I started writing this before I saw that your intervals cannot overlap.  This approach is a bit of overkill, but I'll leave it up since it seems wasteful to throw it away.
See bottom for short solution.
OOP-ish way to do things:
class Interval:
    def __init__(self,left,right):
        self.left = int(left)
        self.right = int(right)
    def __contains__(self,x):
        return self.left <= int(x) <= self.right
intervals = [['HE670029', '4095', '4096'],
['HE670029', '4098', '4099'],
['HE670029', '4102', '4102']]
#if intervals aren't sorted, then do:
#cuts = [Interval(*x[1:]) for x in sorted(intervals,key=lambda i: i[1])]
cuts = [Interval(*x[1:]) for x in intervals]
#this step is overkill, since we know our intervals can't overlap
breakpoints = [x for x in range(1,5000) if any(x in cut for cut in cuts)]

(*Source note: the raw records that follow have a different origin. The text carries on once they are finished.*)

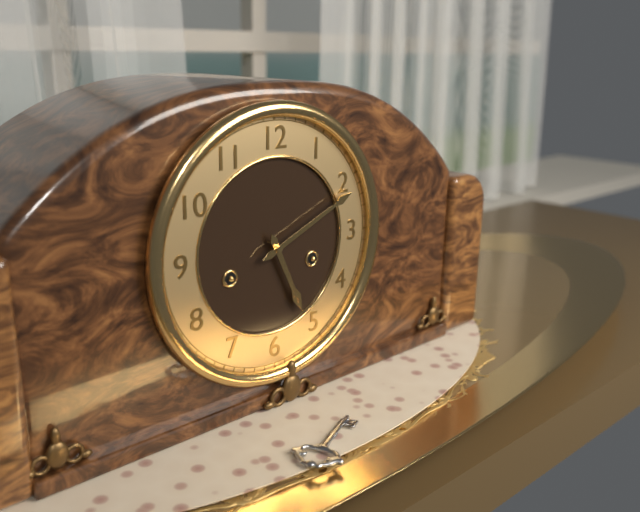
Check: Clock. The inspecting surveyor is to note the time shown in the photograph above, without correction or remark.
5:11
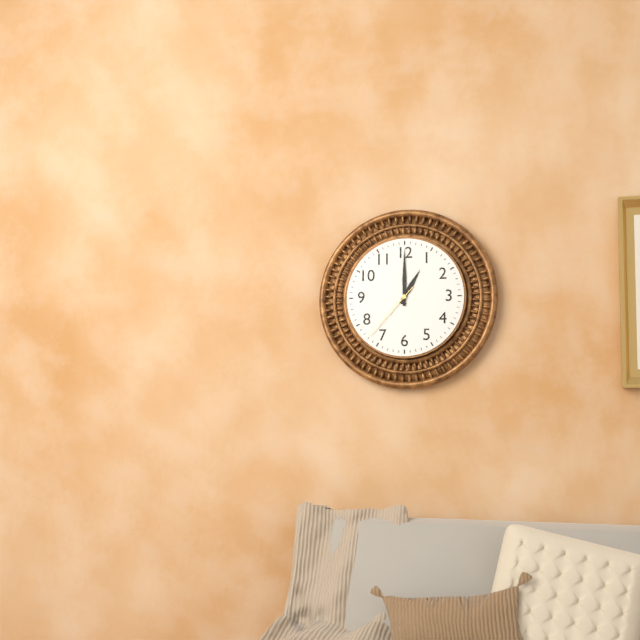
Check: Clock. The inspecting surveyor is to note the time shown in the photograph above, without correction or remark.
1:00:37
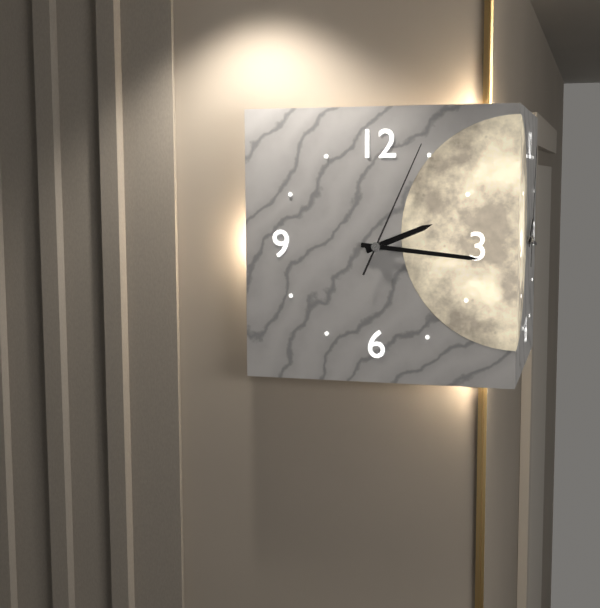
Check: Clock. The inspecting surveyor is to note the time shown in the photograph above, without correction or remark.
2:16:04
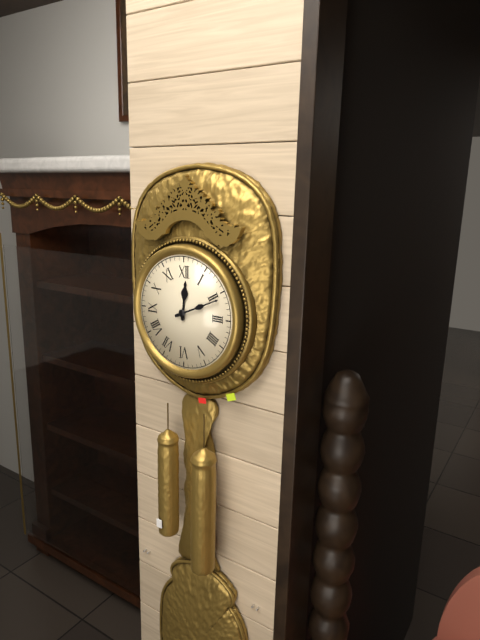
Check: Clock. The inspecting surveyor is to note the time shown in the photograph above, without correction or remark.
12:11
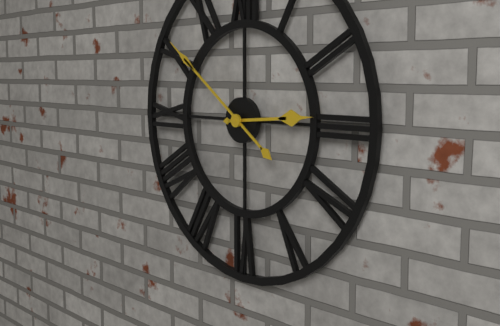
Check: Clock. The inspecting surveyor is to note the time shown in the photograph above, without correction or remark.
2:51
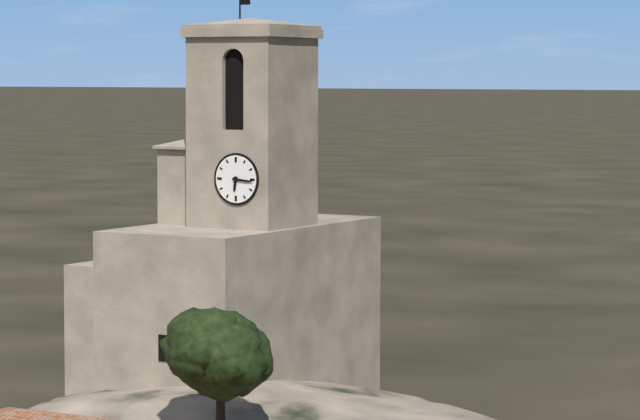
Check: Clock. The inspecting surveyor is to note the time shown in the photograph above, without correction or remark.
6:16
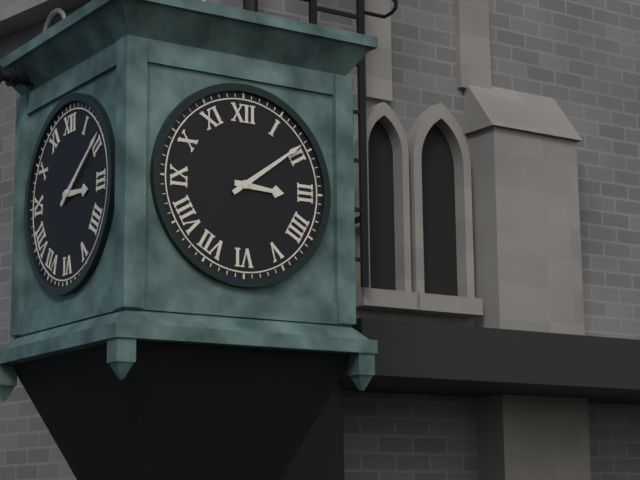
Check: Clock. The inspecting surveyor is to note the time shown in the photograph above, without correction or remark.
3:09
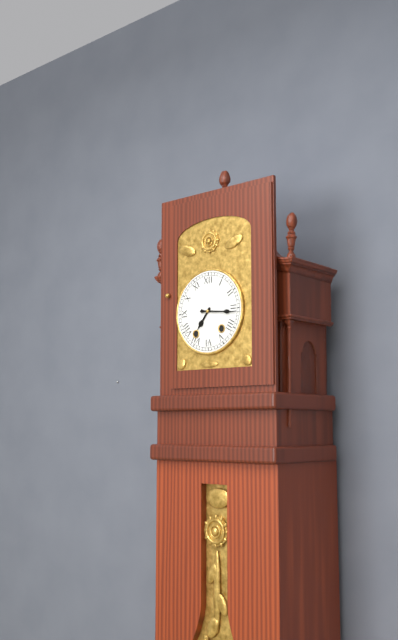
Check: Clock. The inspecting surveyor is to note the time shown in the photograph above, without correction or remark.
7:16
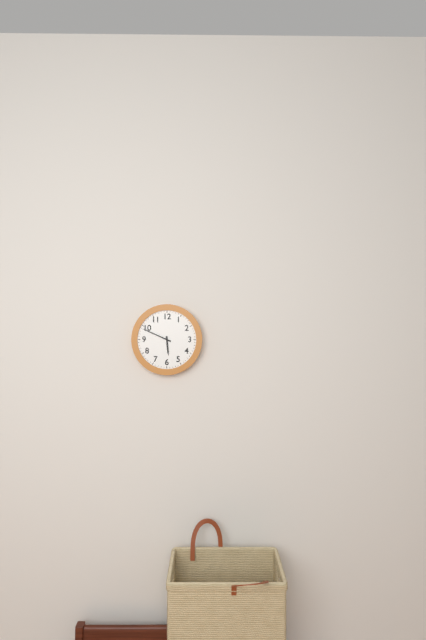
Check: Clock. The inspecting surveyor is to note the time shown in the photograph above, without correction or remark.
5:49
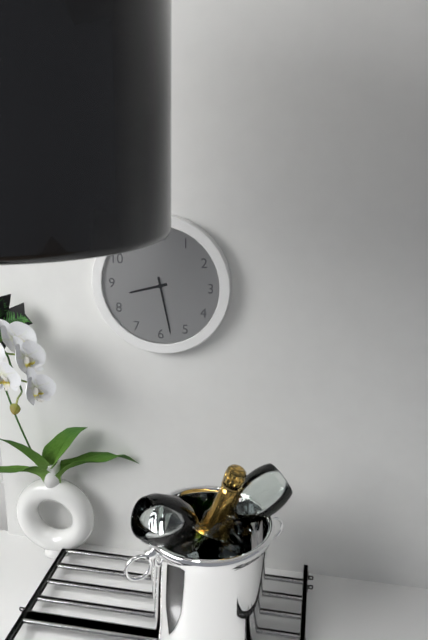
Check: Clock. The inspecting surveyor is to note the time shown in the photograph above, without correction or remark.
8:28
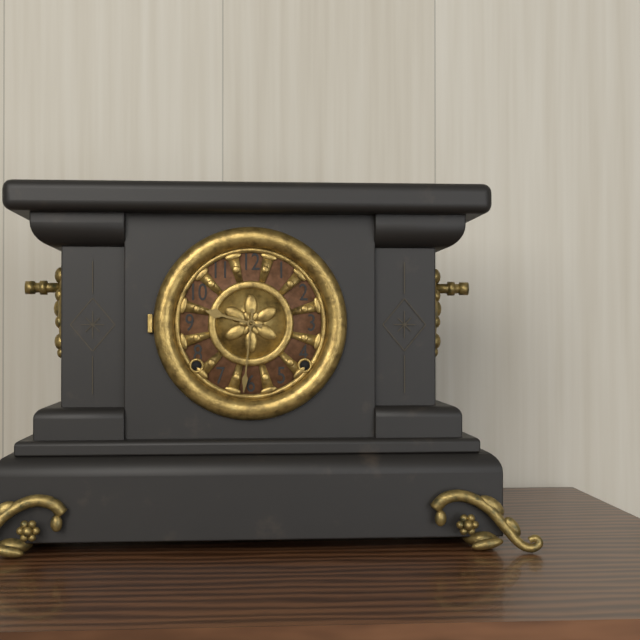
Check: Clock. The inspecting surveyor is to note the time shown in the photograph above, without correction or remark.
9:31
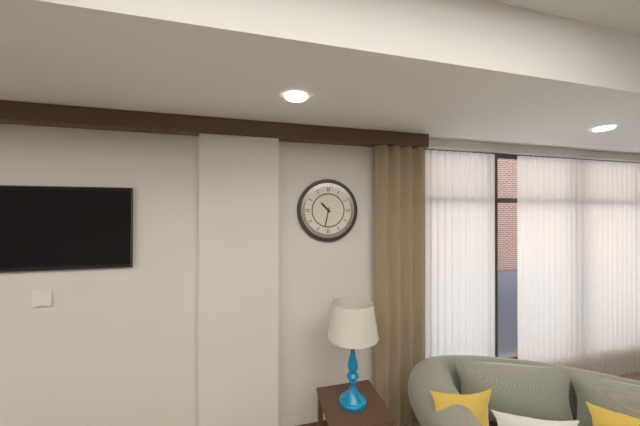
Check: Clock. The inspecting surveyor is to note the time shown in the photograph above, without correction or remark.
10:32
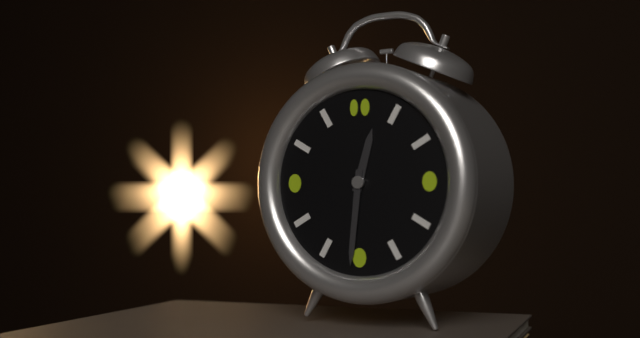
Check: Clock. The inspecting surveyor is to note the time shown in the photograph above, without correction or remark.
12:31
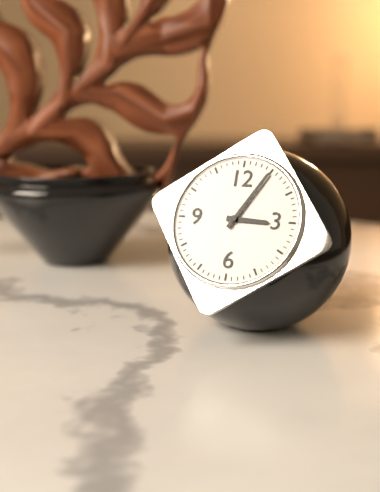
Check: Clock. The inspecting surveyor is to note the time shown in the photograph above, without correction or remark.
3:05
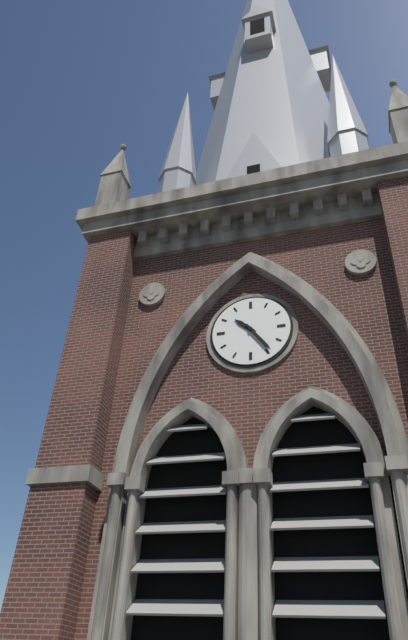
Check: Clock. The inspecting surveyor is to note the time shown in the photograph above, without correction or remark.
10:24
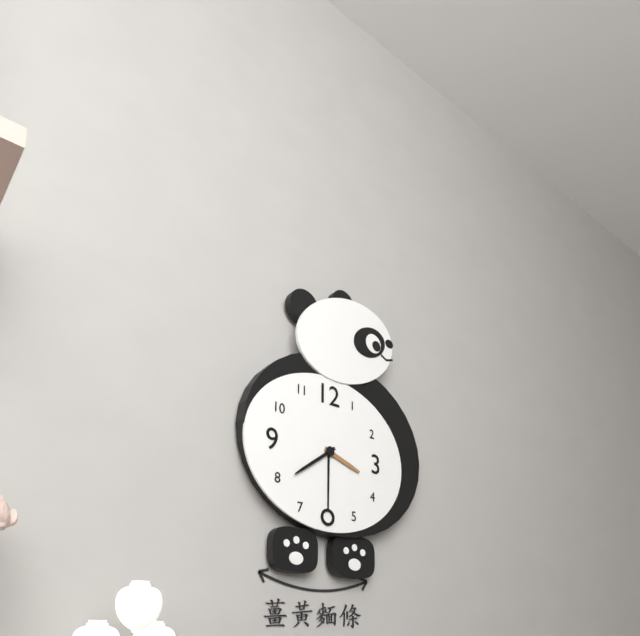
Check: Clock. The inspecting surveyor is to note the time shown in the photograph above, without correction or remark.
3:39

def gen_segments(breakpoints, id_='HE670029', start=0, end=5000 ):
    for pair in chunks(breakpoints,2):
        if len(pair) < 2: #last breakpoint may be singleton
            pair += pair
        left,right = pair
        yield id_, start, left-1
        start = right+1
    yield id_, start, end
chunks being one of several chunk recipes like found on this page.  demo:
list(gen_segments(breakpoints))
Out[258]: 
[('HE670029', 0, 4094),
 ('HE670029', 4097, 4097),
 ('HE670029', 4100, 4101),
 ('HE670029', 4103, 5000)]
Like I said, the above is massively overkill.  If you know your intervals don't overlap, you don't need a fancy Interval class or anything.  Just do this:
breakpoints = [int(x) for interval in intervals for x in interval[1:]]
And then proceed directly with gen_segments, above.